Exiled leader Yahya Jammeh is accused of plundering state funds worth millions of dollars in the final weeks he served as the long-time president of The Gambia, amid growing controversy over his departure.
He has also reportedly shipped out luxury vehicles by cargo plane, an adviser to President Adama Barrow has claimed.
Mai Ahmad Fatty told reporters in the Senegalese capital, Dakar late on Sunday (22 January) that Jammeh made off with more than $11m (£8.8m) in the last two weeks alone. Financial experts are yet to ascertain the exact value of the coffers that is lost, he said.
"The Gambia is in financial distress. The coffers are virtually empty. That is a state of fact. It has been confirmed by technicians in the ministry of finance and the Central Bank of the Gambia," Fatty said.
He also confirmed that some expensive cars and other goods were seen being transported on to a Chadian cargo plane on Jammeh's behalf on the night the ex-leader reportedly left to Equatorial Guinea.
But the IBTimes UK is unable to independently verify these claims.
Officials in Barrow's administration are now reported to be regretting the situation, ordering the main airport in The Gambia to block any additional belongings of Jammeh from leaving the country.
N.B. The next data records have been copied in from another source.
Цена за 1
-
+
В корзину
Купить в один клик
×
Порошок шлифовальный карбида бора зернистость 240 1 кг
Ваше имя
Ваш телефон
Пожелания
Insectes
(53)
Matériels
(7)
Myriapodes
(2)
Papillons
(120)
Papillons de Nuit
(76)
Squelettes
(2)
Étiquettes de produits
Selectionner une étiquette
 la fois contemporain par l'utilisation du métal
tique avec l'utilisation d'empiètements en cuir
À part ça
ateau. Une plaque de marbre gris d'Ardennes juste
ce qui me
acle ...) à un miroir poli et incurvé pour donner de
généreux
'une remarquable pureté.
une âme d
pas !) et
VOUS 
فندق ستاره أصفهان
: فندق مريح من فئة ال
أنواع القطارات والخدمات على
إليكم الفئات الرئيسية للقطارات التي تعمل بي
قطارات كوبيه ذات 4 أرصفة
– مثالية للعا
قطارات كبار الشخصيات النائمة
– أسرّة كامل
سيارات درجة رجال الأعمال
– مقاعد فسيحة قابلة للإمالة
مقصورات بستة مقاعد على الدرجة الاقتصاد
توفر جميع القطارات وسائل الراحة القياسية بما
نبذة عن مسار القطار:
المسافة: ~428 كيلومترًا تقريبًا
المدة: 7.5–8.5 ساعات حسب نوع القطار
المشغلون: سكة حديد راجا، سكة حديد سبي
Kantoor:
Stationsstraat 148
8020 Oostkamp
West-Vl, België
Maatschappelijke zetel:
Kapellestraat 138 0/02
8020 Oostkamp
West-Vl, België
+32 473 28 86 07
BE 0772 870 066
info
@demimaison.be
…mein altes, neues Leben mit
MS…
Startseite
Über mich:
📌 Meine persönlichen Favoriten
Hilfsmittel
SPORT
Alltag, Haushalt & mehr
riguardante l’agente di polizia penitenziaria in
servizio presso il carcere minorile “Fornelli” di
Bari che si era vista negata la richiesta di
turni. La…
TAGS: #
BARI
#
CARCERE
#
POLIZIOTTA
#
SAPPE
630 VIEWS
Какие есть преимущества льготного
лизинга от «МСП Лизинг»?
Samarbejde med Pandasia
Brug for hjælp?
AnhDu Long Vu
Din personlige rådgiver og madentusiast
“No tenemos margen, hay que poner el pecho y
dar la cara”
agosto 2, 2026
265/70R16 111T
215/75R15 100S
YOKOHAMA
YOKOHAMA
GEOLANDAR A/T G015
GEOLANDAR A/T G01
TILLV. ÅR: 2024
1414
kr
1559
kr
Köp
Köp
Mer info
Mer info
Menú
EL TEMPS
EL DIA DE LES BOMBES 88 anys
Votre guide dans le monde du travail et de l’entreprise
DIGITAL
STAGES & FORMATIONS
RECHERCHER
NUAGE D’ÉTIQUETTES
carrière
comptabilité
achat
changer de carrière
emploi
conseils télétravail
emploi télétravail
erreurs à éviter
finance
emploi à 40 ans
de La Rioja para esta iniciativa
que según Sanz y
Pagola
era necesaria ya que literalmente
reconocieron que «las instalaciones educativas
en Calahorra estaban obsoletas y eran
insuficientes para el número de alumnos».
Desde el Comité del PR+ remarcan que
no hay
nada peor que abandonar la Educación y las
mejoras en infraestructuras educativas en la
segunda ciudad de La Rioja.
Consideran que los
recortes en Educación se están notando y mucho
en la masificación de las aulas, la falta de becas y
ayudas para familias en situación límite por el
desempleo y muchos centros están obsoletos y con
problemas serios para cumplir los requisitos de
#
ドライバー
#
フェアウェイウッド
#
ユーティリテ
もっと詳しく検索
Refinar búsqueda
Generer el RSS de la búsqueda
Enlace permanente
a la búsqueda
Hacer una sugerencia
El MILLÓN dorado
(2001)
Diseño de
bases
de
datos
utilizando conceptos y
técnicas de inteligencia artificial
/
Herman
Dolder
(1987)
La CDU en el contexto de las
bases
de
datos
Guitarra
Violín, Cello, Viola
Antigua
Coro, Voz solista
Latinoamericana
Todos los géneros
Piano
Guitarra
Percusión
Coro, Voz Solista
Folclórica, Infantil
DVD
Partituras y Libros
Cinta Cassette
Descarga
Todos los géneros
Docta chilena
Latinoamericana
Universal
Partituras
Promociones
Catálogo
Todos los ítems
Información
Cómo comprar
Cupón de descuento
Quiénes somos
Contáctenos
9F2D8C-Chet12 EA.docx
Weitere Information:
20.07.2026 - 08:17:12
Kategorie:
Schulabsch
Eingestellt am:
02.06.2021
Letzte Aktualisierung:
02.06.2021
Jammeh, who refused to relinquish power following his defeat in December's election, left the West African nation in a political deadlock. The strongman eventually went into exile on 21 January - ending his 22 years in power - after several negotiation talks and calls to leave office or face military overthrow.
Barrow, who took oath in the neighbouring Senegal, remains there and it is not clear when he will return to The Gambia. He is eager to return "as soon as possible", Fatty said. The West African troops have entered the Gambian capital city of Banjul on Sunday (22 January), reportedly to prepare for the new president's arrival.
However, the adviser warned that "the state of security in The Gambia is still fragile."
Senegal, which led the delegation of five African nations to negotiate talks with Jammeh persuading him to step down, said they were controlling "strategic points to ensure the safety of the population and facilitate... Mr Barrow's assumption of his role", BBC reported.